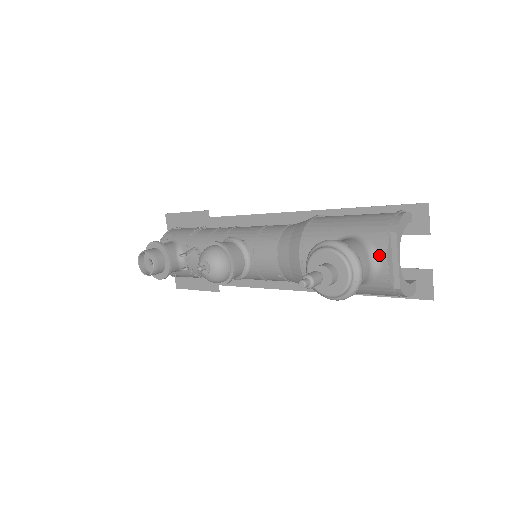
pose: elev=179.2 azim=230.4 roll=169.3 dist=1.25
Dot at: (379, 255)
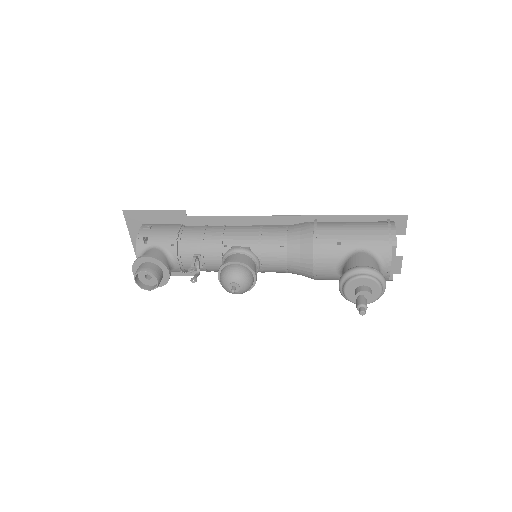
Dot at: (384, 264)
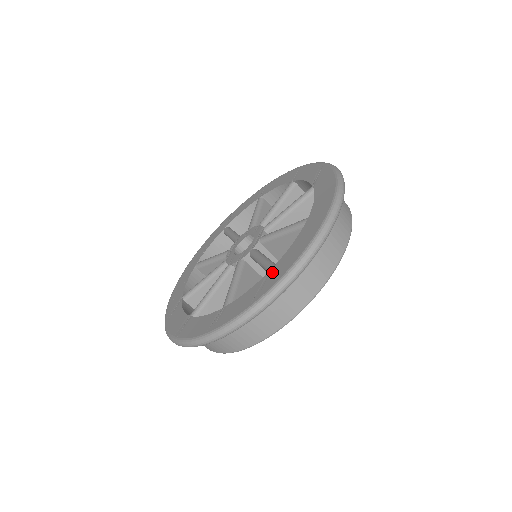
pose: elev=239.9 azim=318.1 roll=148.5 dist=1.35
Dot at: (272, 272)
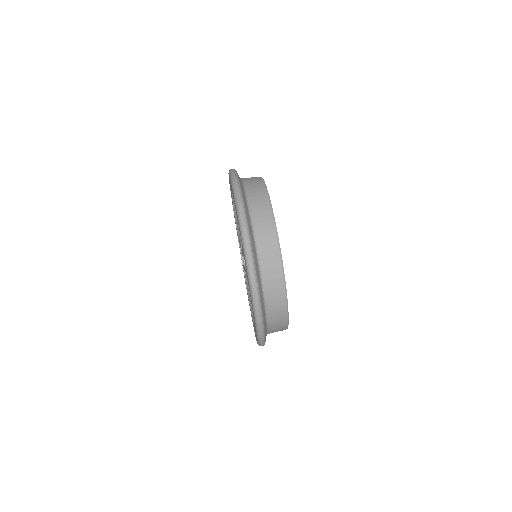
Dot at: occluded
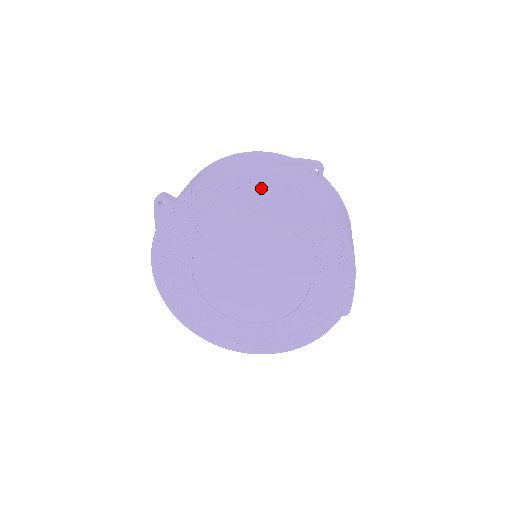
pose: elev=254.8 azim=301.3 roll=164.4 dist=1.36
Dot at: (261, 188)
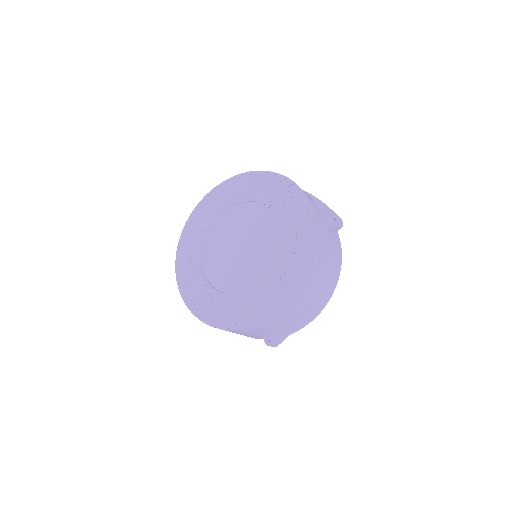
Dot at: (293, 194)
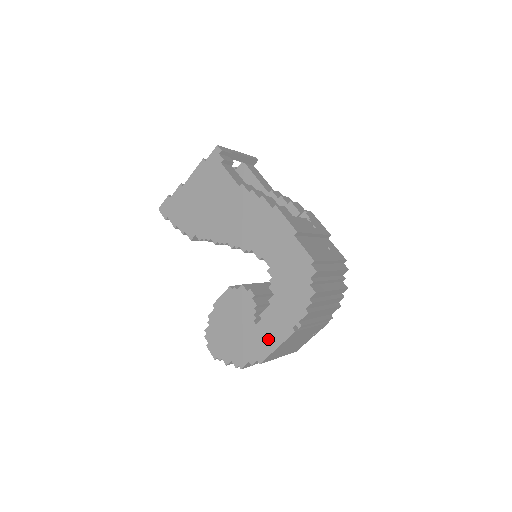
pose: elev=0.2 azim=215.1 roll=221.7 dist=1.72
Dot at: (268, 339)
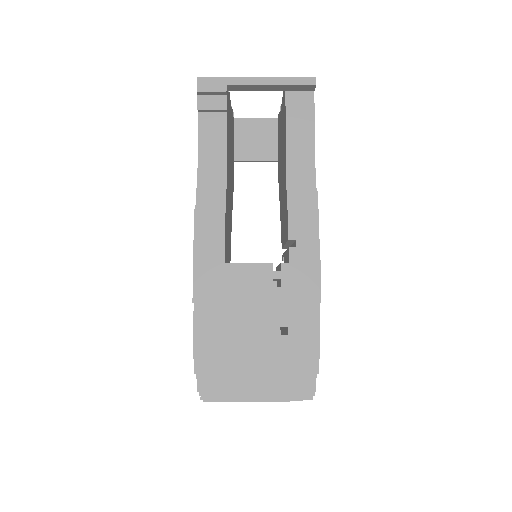
Dot at: occluded
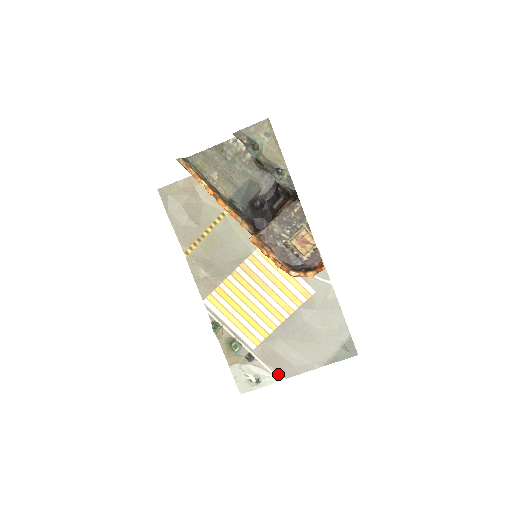
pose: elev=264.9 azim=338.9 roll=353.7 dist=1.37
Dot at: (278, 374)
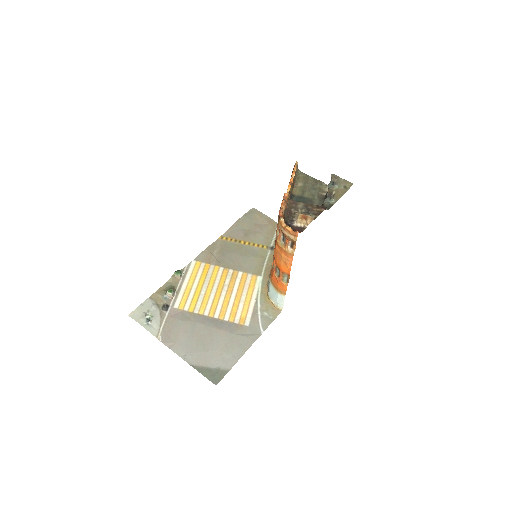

• Short problem: Collect every line of the material above that contains the string "elev", treating uppercase and lowercase letters as distinct.

• Answer to the problem:
pose: elev=179.2 azim=230.4 roll=169.3 dist=1.25
pose: elev=239.9 azim=318.1 roll=148.5 dist=1.35
pose: elev=254.8 azim=301.3 roll=164.4 dist=1.36
pose: elev=0.2 azim=215.1 roll=221.7 dist=1.72
pose: elev=264.9 azim=338.9 roll=353.7 dist=1.37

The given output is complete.